7. A method of manufacture in accordance with any of Patent Claims 1 - 6, characterized in that aramide or spun glass-fibre is used as the suport fibre (7) .

8. A method of manufacture in accordance with any of Patent Claims 1 - 7, characterized in that the support fibre contains binder for lamination, which is made to react by the effect of heat or in some other manner, and which then makes it possible to manufacture a strong shell structure by means of the so-called prepreg method.

9. A method of manufacture in accordance with any of Patent Claims 1 - 6, characterized in that one needle has been removed at regular intervals from one side, most advantageously from the plate needles' side, in which case the reinforcing fibre is made to project from the opening thus created in the knitted fabric.

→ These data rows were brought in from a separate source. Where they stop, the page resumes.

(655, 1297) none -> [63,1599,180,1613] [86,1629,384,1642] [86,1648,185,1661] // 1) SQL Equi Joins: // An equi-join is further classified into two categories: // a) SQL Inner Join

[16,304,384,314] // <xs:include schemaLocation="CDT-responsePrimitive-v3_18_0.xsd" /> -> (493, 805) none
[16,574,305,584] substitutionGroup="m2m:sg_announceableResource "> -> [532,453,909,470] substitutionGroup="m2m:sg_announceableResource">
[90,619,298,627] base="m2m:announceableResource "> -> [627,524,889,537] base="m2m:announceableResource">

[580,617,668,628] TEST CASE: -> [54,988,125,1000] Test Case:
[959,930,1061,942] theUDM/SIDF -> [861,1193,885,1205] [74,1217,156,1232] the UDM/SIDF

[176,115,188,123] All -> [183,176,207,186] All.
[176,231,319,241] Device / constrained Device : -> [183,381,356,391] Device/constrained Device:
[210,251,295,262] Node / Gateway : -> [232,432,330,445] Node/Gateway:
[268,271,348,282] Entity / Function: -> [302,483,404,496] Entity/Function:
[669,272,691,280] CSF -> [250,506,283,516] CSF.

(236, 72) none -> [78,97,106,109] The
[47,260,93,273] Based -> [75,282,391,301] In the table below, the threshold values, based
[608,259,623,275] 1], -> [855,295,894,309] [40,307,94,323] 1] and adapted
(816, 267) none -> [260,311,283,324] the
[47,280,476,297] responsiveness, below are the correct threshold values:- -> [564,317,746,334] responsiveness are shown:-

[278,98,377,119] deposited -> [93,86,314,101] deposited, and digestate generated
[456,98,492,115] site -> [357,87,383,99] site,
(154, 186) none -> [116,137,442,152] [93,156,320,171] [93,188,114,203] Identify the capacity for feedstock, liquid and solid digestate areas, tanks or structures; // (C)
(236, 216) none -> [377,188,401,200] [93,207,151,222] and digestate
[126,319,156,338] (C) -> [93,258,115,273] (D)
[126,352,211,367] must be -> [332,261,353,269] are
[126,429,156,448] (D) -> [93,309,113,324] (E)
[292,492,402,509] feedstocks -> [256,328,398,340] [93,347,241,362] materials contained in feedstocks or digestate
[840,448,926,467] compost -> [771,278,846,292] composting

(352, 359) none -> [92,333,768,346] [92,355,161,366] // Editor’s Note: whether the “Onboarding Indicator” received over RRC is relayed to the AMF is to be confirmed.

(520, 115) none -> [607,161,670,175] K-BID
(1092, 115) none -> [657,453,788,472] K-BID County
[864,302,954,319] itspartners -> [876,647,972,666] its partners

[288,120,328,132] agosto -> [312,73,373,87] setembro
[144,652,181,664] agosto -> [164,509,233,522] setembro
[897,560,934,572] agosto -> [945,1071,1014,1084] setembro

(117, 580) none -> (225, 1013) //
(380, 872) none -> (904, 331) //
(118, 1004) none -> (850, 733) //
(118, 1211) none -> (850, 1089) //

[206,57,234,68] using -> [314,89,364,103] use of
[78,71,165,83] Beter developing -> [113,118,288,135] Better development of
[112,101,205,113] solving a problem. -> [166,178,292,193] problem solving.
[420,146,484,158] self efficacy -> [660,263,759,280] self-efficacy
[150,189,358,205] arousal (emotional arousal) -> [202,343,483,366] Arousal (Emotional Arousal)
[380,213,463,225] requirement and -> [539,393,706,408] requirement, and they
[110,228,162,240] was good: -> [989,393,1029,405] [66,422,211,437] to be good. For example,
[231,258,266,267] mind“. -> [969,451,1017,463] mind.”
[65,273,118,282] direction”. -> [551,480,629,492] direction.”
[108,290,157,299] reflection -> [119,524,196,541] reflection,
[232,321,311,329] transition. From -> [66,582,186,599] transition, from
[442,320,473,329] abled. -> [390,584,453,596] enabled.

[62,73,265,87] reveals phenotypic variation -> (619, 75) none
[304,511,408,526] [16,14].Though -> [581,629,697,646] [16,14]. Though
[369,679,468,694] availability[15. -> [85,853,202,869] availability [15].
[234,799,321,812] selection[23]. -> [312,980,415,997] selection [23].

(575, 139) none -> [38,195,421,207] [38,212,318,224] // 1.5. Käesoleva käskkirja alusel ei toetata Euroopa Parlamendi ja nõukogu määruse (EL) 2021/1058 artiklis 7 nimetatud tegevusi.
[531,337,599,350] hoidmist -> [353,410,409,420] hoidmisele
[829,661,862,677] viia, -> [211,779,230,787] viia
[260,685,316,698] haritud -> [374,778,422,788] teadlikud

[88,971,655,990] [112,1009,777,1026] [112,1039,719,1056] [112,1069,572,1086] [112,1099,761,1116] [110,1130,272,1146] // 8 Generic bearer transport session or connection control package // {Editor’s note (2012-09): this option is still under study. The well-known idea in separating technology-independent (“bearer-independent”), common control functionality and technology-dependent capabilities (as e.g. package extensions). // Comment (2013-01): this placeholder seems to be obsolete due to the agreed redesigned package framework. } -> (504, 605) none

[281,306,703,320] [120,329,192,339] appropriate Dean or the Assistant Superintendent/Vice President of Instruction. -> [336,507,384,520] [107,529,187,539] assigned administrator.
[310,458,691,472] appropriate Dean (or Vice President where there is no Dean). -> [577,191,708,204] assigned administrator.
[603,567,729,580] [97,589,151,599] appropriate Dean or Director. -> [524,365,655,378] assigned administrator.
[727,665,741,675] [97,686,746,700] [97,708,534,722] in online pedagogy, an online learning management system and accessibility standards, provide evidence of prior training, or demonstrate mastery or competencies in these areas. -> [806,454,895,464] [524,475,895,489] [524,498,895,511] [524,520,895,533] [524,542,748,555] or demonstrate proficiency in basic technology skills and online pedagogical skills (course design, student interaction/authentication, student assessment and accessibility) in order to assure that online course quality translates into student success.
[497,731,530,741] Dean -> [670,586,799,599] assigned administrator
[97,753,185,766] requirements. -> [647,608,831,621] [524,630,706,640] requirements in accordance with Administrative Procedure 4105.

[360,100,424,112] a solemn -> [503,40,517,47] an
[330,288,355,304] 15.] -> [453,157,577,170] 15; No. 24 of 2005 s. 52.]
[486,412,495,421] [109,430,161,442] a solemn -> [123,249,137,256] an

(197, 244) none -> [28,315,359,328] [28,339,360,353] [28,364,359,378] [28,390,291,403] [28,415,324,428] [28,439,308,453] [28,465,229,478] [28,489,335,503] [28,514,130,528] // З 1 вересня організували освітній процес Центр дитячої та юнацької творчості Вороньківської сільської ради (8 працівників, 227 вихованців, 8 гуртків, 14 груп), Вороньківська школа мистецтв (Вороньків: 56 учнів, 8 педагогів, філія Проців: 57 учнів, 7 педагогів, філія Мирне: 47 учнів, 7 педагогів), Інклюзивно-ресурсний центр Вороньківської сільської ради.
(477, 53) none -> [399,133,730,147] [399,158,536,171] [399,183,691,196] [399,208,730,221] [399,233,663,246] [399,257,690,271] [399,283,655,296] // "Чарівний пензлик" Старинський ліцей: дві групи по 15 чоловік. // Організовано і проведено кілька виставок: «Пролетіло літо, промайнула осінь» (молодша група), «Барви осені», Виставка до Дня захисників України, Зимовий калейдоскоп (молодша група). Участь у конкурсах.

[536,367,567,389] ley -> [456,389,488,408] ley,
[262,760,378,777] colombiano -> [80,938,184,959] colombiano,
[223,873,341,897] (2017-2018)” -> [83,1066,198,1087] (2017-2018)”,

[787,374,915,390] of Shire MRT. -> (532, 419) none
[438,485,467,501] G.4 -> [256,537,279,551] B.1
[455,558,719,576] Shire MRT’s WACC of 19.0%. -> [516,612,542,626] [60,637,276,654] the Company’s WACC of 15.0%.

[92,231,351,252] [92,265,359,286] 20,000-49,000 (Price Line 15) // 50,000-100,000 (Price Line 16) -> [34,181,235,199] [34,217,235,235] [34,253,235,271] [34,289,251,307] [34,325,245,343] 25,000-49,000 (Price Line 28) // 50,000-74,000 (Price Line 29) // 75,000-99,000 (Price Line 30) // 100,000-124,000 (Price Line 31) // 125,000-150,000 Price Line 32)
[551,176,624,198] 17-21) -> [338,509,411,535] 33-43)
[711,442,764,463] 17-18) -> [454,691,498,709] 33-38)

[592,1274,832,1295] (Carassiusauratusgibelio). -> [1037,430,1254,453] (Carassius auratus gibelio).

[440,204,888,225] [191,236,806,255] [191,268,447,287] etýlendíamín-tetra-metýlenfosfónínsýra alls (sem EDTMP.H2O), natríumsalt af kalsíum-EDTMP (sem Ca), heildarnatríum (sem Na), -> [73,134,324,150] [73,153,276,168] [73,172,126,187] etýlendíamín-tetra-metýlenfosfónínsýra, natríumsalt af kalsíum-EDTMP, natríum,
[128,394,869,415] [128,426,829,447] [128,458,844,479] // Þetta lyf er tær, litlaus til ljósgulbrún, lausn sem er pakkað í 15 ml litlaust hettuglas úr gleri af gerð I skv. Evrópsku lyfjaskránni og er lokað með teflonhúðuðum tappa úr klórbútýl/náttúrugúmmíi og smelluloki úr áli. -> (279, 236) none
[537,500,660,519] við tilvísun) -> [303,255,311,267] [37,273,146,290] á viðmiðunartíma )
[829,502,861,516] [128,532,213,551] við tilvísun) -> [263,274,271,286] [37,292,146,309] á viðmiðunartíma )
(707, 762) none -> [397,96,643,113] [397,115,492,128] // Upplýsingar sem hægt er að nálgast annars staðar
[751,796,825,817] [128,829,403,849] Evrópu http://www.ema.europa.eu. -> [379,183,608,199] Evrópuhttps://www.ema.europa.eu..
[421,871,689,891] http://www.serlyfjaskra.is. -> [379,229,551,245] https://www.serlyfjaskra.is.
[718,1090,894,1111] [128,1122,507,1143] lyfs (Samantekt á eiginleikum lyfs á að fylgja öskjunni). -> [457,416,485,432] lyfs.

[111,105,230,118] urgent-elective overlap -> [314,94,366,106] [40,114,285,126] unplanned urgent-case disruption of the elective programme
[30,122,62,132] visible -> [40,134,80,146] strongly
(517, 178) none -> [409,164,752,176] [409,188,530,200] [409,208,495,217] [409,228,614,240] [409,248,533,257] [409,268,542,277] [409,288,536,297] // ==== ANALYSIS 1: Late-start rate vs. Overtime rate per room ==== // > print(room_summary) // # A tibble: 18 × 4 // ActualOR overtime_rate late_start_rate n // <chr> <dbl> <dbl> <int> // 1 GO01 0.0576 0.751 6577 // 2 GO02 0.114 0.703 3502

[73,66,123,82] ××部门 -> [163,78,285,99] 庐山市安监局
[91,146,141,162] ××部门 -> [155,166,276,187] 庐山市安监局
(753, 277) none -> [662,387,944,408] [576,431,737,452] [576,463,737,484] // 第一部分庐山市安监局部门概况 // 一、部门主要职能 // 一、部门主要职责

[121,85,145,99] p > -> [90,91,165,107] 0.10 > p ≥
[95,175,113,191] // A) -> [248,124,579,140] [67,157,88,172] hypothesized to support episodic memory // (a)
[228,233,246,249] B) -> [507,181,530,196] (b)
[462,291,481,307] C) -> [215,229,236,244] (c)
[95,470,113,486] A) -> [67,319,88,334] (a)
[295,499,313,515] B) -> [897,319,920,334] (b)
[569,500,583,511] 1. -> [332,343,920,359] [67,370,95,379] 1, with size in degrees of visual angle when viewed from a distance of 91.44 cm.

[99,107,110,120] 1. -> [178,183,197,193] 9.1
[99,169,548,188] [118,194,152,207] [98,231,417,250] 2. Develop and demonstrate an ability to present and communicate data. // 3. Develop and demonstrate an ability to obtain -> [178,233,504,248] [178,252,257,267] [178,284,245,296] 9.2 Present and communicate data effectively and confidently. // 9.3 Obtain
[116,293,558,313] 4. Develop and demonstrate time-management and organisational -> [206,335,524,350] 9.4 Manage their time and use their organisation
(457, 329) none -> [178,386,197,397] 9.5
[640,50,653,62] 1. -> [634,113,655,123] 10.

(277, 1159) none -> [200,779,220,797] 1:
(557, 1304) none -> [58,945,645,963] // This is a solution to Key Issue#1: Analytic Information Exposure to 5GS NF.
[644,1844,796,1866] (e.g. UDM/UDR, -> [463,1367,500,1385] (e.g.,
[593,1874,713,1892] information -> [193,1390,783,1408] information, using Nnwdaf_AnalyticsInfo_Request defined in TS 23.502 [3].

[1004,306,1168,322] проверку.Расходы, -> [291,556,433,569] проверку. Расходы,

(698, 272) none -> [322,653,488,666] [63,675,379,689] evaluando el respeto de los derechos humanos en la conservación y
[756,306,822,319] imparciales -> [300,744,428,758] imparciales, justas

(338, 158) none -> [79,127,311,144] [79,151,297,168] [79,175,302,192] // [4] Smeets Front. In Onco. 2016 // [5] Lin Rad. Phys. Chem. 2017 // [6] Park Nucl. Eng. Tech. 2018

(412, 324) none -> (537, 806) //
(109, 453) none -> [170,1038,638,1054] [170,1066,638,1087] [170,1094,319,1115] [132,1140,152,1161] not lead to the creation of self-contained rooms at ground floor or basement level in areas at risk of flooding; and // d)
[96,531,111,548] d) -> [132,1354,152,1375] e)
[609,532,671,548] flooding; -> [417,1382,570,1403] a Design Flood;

10. An oriented fibre structure for lamination and/or ballistic protective purposes, in which especially glass, carbon, aramide, borax or ceramic fibres, reinforcing fibres (1) in general, are bound to form an oriented fibre mat or corresponding knitted element, by means of which the fibres (1) can be laminated inside resin or other binder and thus form a strong shell structure, or that the fibre mat can be used for so-called protective purposes, characterized in that the reinforcing fibre (1) is bound to the smooth knitted fabric formed by the loops (2) in the principal direction by means of the loops (3,4) on the wrong side in the transverse direction.

11. A knitted fibre structure in accordance with Patent Claim 10, characterized in that the knitted fabric (5) is hose-like, in which the reinforcing fibres (1) run in a continuous spiral round the knitted fabric (5) .

12. A knitted hose-like fibre structure in accordance with Patent Claim 11, characterized in that there is a narrow spiral strip (6) without reinforcing fibre (l) between the spirally circulating reinforcing fibres (1) , by means of which the hose-like knitted fibre (5) can be cut open to form a ribbon.

13. A fibre structure in accordance with any of Patent Claims 10- 12, characterized in that the reinforcing fibres, for example aramide fibres, have been coiled, so that the fibre structure is eleatic also in the direction of the fibres.